[Dataset entries]
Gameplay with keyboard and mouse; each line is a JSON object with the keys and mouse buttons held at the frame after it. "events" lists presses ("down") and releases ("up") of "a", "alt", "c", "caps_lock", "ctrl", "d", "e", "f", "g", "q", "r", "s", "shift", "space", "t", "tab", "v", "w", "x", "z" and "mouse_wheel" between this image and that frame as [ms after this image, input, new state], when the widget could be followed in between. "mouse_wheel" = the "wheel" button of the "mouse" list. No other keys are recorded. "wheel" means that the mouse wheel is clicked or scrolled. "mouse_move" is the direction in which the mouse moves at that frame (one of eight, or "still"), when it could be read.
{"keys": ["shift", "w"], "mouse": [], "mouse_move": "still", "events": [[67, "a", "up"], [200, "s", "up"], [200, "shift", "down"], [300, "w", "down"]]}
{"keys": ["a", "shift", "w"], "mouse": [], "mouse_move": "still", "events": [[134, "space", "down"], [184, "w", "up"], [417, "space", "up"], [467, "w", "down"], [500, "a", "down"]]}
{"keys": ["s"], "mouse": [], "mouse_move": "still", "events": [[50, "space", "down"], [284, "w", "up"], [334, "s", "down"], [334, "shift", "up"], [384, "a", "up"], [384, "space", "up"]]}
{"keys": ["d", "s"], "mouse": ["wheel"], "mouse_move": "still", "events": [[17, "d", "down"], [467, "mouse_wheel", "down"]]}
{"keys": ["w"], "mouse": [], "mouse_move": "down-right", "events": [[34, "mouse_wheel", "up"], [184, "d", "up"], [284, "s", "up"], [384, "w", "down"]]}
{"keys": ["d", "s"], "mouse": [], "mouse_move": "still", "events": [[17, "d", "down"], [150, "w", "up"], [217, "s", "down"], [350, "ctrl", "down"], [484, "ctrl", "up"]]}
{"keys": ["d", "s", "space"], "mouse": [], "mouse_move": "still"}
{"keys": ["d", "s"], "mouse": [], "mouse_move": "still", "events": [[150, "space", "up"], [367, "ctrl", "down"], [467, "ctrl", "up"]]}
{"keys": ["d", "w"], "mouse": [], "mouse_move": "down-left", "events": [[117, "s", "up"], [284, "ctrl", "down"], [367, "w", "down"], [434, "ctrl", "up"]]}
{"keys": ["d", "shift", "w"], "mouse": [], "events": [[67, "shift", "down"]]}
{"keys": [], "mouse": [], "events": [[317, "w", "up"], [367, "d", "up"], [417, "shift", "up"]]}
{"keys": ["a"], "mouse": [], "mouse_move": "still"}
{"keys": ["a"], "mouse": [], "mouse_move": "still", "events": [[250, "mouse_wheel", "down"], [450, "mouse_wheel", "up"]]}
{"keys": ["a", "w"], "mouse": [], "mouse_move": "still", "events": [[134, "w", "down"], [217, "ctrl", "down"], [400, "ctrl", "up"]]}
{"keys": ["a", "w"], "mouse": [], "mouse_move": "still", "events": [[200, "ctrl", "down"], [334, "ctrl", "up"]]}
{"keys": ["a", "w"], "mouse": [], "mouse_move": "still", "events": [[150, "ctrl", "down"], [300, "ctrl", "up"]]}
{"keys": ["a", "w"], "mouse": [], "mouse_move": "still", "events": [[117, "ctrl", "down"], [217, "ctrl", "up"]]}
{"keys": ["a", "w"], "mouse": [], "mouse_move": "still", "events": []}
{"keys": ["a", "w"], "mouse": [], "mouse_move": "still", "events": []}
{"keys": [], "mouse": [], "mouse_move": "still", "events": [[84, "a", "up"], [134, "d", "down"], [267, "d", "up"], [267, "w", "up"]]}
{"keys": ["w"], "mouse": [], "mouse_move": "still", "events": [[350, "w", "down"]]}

* _Goal of the exercise_:
Scan the preceding records line by line, and state how many lines contain "space". Nothing else belongs in the answer.

* _Completed exercise_:
5